While sharks and piranhas have a history of terrorizing the silver screen, their Testudines friends are adored by fans everywhere. The fame (or infamy) of characters like Bowser from the “Mario” series and protagonists of the “Teenage Mutant Ninja Turtles” are signs that turtles have successfully invaded popular culture. Unfortunately, the reality of turtle life is a rather harsh one; many species, such as the loggerhead sea turtle, are struggling to stay off the extinct species list.
Fortunately, a research team from the University of Central Florida, whose study was recently published in the journal PLoS ONE, recently developed a novel tracking technique that could help save these threatened turtles. The technique is designed to link the chemical signatures of the turtles’ diets and their aquatic environments to their migration routes. Amazingly, the technique was found to be just as effective as the comparatively pricier satellite tracking method.
To this day, the loggerhead turtle remains a mystery to the scientific community. The turtles spend 99 percent of their time in the water, returning to the Archie Carr National Wildlife Refuge’s beach to nest every two to three years. This 13-mile-long strip of beach is home to the second largest population of loggerheads in the world; about one of four loggerhead nests in the United States can be found there.
Although other turtles have been expanding along these shoes, the loggerhead population has been declining since 2000. This technique could potentially be used to help wildlife managers preserve the nesting grounds, migration routes and foraging grounds of the loggerheads, all of which are crucial for their survival.
Simona Ceriani, the UCF graduate student who led the study, says that collecting this data is crucial, as it can convince policy makers to delegate what limited conservation funds they have available to protecting the precious loggerheads. After all, it would be sad if the next generation could only read about these lovely animals from a textbook.
To track the turtles, Ceriani took small blood samples from turtles at the refuge and tested for distinct markers, also known as stable isotopes. The turtles were also gifted transmitters, so they could be followed using the already validated, but much more expensive satellite tracking technique. Results showed that the isotope method was as useful as the satellite technique, and had the added benefit of reduced cost.
Daniel R. Evans, a research specialist at the Sea Turtle Conservancy and a co-author of the paper, says that the combination of isotope research with satellite tracking technology has allowed the team to learn exciting information about the loggerheads. By identifying key feeding areas for these turtles, scientists and conservation managers can more effectively direct policies and regulations that could protect turtles in these specific areas.
In addition to validating the tracking technique, the study also discovered that the foraging area for the Florida loggerheads is much larger than previously thought. According to Ceriani, the turtles visit the beach to nest, then travel to a variety of different places, including back north.
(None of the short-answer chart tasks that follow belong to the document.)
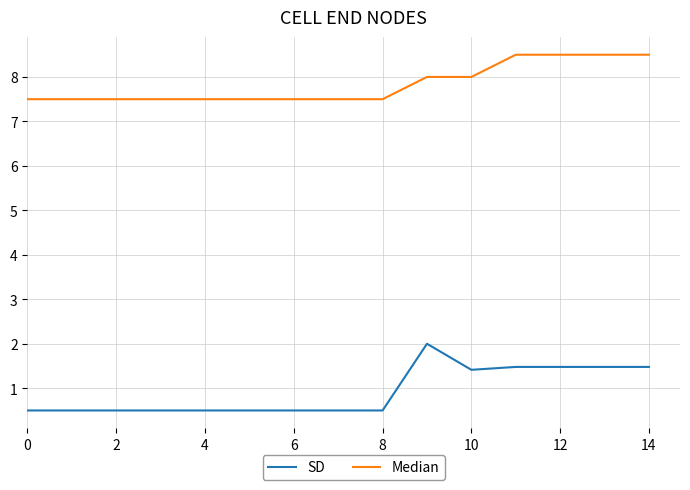

Does the chart display data point markers on the line(s)?

No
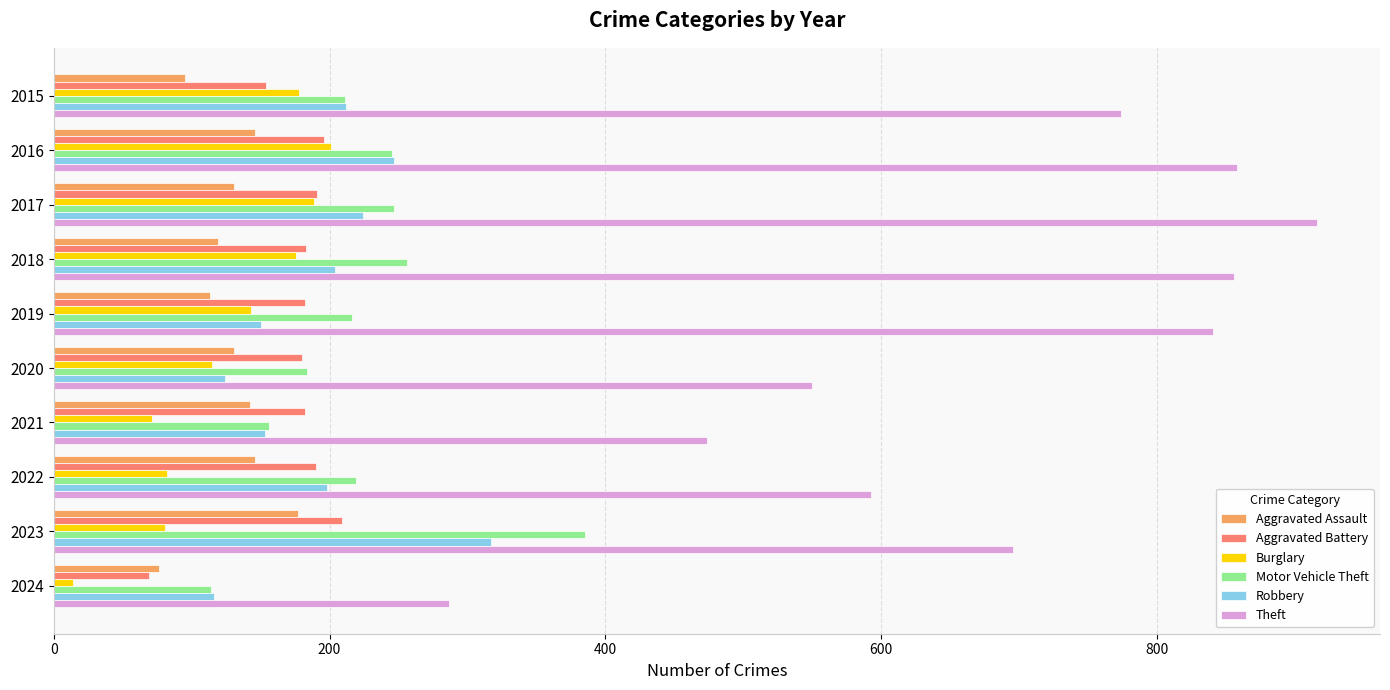

What is the difference between the second highest and minimum values in the Aggravated Battery series?

127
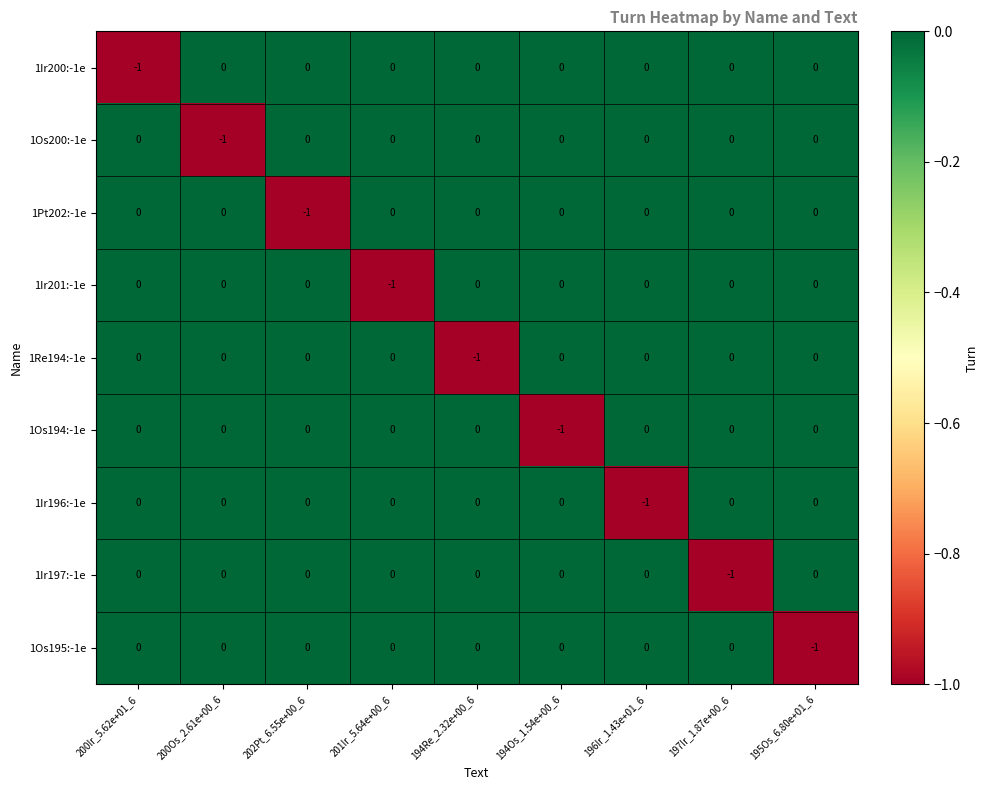

The value of 1Os194:-1e at 202Pt_6.55e+00_6 is 0. True or false?

True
For the traveling turtles, this beach is a hot attraction.
Using her tracking data, Ceriani found that loggerheads have a diverse set of travel patterns. Some turtles head for the water off the shores of Virginia and Delaware, while others visit the Bahamas and the Gulf of Mexico. Still other turtles decline to visit the beaches of Central Florida. This conflicts with previous beliefs that most of the loggerheads headed south.
Of course, protecting turtle nests on the beach is not nearly enough. In addition, the turtles’ foraging grounds must also be kept safe. Many turtles perish as a result of accidental capture in fishing nets, and still others fall prey to other dangers while they are out at sea.
Interestingly, Florida’s “Sea Turtle Grants Program,” which funded the study, receives its funding from selling the Florida Sea Turtle License Plate.